How does kafka consumer auto commit work?
Asked Answered
B

4

31

I am reading this one:

Automatic Commit The easiest way to commit offsets is to allow the consumer to do it for you. If you configure enable.auto.commit=true, then every five seconds the consumer will commit the largest offset your client received from poll(). The five-second interval is the default and is controlled by setting auto.commit.interval.ms. Just like everything else in the consumer, the automatic commits are driven by the poll loop. Whenever you poll, the consumer checks if it is time to commit, and if it is, it will commit the offsets it returned in the last poll.

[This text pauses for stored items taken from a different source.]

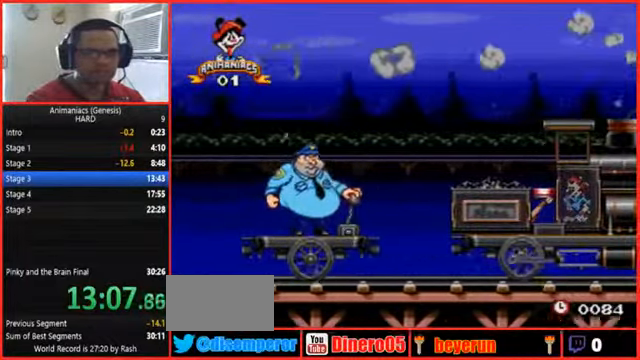
{"dt_ms": 1000, "buttons": [], "events": [[833, "SELECT", "down"], [900, "SELECT", "up"]]}
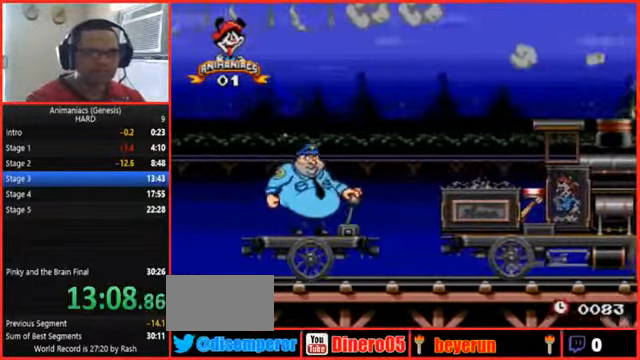
{"dt_ms": 500, "buttons": [], "events": []}
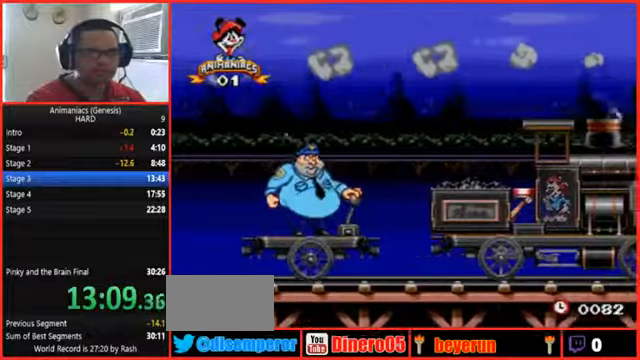
{"dt_ms": 500, "buttons": ["Y"], "events": [[466, "Y", "down"]]}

Maybe issue that my English is not good but I do not fully understood this description.

Let's say I use auto-commit with default interval - 5 sec and poll happens every 7 sec. At this case, a commit will happen every 5 sec or every 7 sec?

Can you clarify behaviour if poll will happen every 3 sec? Will commit happen every 5 sec or every 6 sec?
I have read this one:

Auto commits: You can set auto.commit to true and set the auto.commit.interval.ms property with a value in milliseconds. Once you've enabled this, the Kafka consumer will commit the offset of the last message received in response to its poll() call. The poll() call is issued in the background at the set auto.commit.interval.ms.

And it contradict the answer.

Can you explain this stuff in details.

let say I have diagramm like this:

0 sec - poll
4 sec - poll
8 sec - poll

When does offset will be committed and when which one?

Berrios answered 3/10, 2017 at 14:1 Comment(0)
B
27

The auto-commit check is called in every poll and it checks that the time elapsed is greater than the configured time. If so, the offset is committed.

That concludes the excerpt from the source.